Ginn's resurgence is an amalgam of good fortune, opportunity, eagerness and speedy playmaking holding up at age 30. The way Ginn sees it, he has been waiting patiently for liftoff. He didn't want to see Benjamin leave, but he admits the injury emboldened him.
"Any time Ted Ginn plays and you really let him play, something good goes on with your team," he said. "[Carolina] knew who I was as a person and a player. They were able to put me in situations where I excel. They had my back, and I had theirs. I've always been a receiver. I just think in other people's eyes, they can say I'm a receiver now."
GINN'S LOCKER IS a few spots from Cam Newton's, so when explaining his team-leading 16.8 yards per catch, he subtly nods his head in the direction of his quarterback. "Get open," he said, "and he'll do the rest."
Make no mistake: The receiver deserves credit for evolving too. After playing with Ginn at Ohio State, Panthers safety Kurt Coleman knew Ginn's explosion would never be the issue. But lately, he has noticed a more refined player.
"He has perfected his route-running," Coleman said. "He's a widely used weapon now."
The drops haven't completely gone away. Ginn bungled 7.4 percent of his targets this season, tied for seventh-worst in the league, but this time around, his big-play ability is offsetting those mistakes.
More importantly to Ginn Sr., his son is playing with the freedom of a game-changer.
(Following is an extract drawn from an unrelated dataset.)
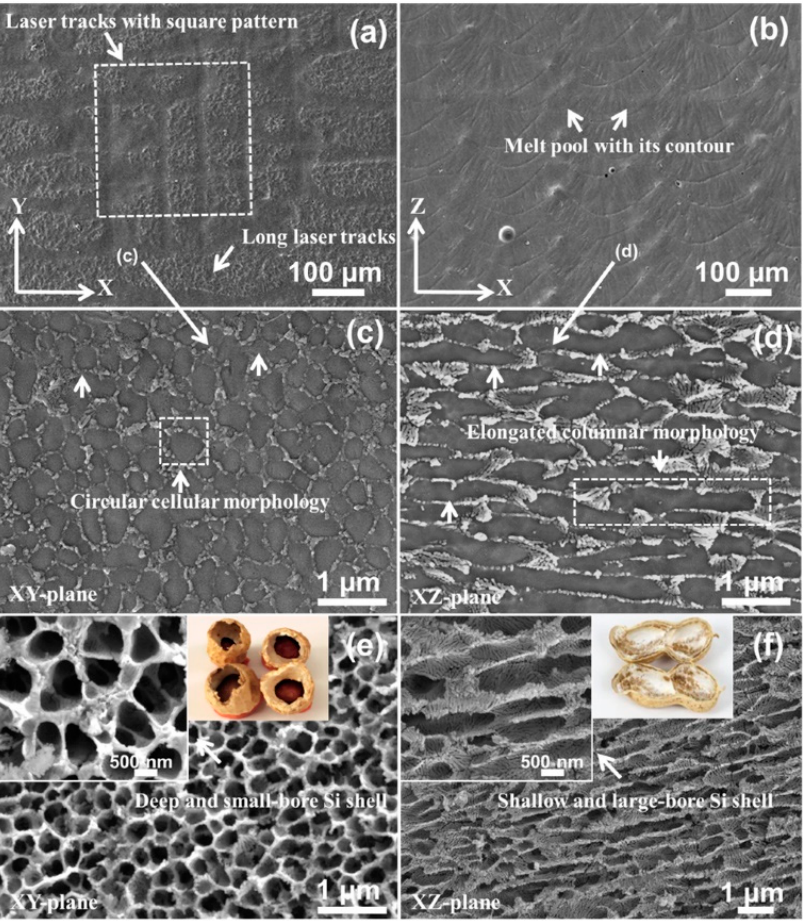
Figure 2. The microstructure of two different planes of SLM Al-12Si alloy: ( a ) polished XY plane; ( b ) polished XZ plane; ( c ) eutectic Si networks of XY plane; ( d ) eutectic Si networks of XZ plane; ( e ) the eutectic Si shells of XY plane; ( f ) the eutectic Si shells of XZ plane [68]. It is found that there are three distinct regions on both side of the SLM produced samples (XY-plane and XZ-plane); each region is composed of the cell-like structure with comparable size and number density. For the SLM AlSi10Mg alloy, the center of the melt pool consists of the fine cellular structure; the Al matrix is surrounded by the eutectic Si networks, which are woven by the nano-sized Si particles [34,46,79]. The area between the center and boundary of the melt pool is composed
Ginn got labeled a passive receiver when he was "just trying not to cause a ripple" and being a good teammate, Ginn Sr. said. When Ginn ran routes as fast as he could, Ginn Sr. said, the perception was he didn't know what he was doing out there. Really, he was trying to be explosive and was maybe a bit overeager.
It's different in Carolina.
"He has blossomed in that atmosphere. He thrives off relationships," Ginn Sr. said. "All he wants to do is serve teammates and coaches. [Carolina] recognizes who he is as a player and a person."
According to the Ginn family, East Cleveland is buzzing over the Panthers' Super Bowl appearance like it's a Cavs playoff game. Dad is healthy enough to fly to Santa Clara for the game. He gets biannual checkups and feels occasional pain, but he is still coaching football at Glenville.
After Ginn got the game ball from Panthers coach Ron Rivera in the NFC Championship Game -- he caught two passes for 52 yards and scored a rushing touchdown -- Tucker texted Ginn Sr. that Ginn's hands were just fine. They had both heard the criticisms for years.
Now? Ginn is one signature performance away from silencing the doubters for good.
Win or lose, Ginn will return to Cleveland, where he is still viewed by many as the embodiment of the NFL dream. It's a role he savors.
"I'm still an example for the people there," Ginn said. "That feels good. If I can get on TV and show young players how it's done, then I'm going to do that."